By way of introduction, we thought we’d write an “open IM chat” (as opposed to an open letter), both to hash out the big ideas behind this blog and to let you get to know us better. We kind of went on a bit. Turns out we had a lot more to say than we realized. Anyway, welcome to So Close and Yet So Far. Drop by whenever you’d like. We leave our doors unlocked in Canada. (In no way is that last sentence true.)

*                  *                  *

Sean: Bon jour, monsieur.

Shea: Bon jour!

Sean: How’s things?

Shea: Merde… I had my volume way up on the monitors. You startled the crap out of me. But otherwise, I’m good.

Sean: Wait… you heard me typing?

Shea: Nope. Just the “beep” of a new message.

Sean: Ah.

Shea: Then some guy just walked up behind me in my office and made me exclaim, “Shit!” … I think I need to drink fewer cafe au laits.

Sean: Possibly. Whereas I need to drink more of them. Still climbing out of the Monday grog swamp. So… maybe we should introduce ourselves.

Shea: Bon idée! I’m Shea Shackelford, and I recently moved to from Washington DC to Montréal to be with my gal.

Sean: I’m Sean Cole and I recently moved from Boston to Toronto to… well, for lots of reasons.

Shea: Primarily because you’re obsessed with Canada?
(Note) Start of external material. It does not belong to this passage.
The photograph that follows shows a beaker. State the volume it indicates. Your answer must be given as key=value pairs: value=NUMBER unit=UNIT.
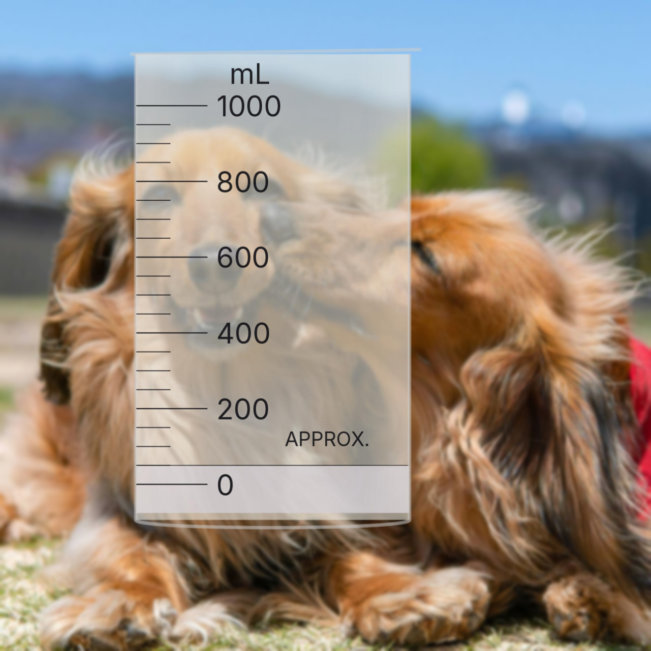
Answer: value=50 unit=mL
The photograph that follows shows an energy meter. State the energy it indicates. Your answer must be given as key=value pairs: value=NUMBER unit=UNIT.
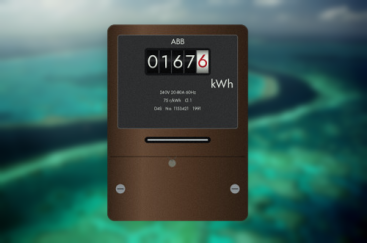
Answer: value=167.6 unit=kWh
Sean: Yeah that’s a good start. I’m a reporter for public radio (in the states) and for a long time now I’ve been wanting to do more stories about Canada for American radio. ‘Cause, broadly speaking, I think Canada is important, and fascinating, and downright gorgeous, and I think it’s too often ignored by my country-folks. And when it’s not ignored, it’s ridiculed.

Shea: I’d agree with that… though I’d also offer that it’s often idealized/idolized by others in the US, too. And I guess the point is that this is all about people not understanding what Canada’s really like (or what Canadians are like… or the Quebecois … though that’s sort of another issue).

Sean: You’re absolutely right. The points, I think, are

a) Americans have a lot of misconceptions about Canada and

b) there are a lot of things Americans don’t know about Canada. And wouldn’t know unless they lived here. It’s a kind of specific experience. And, frankly, there isn’t any useful document or map for navigating your way here as an expat. There are forums but they’re more for one-off questions. i.e. “How do I forward my mail?” Which, it turns out, is one of the easiest parts of the move.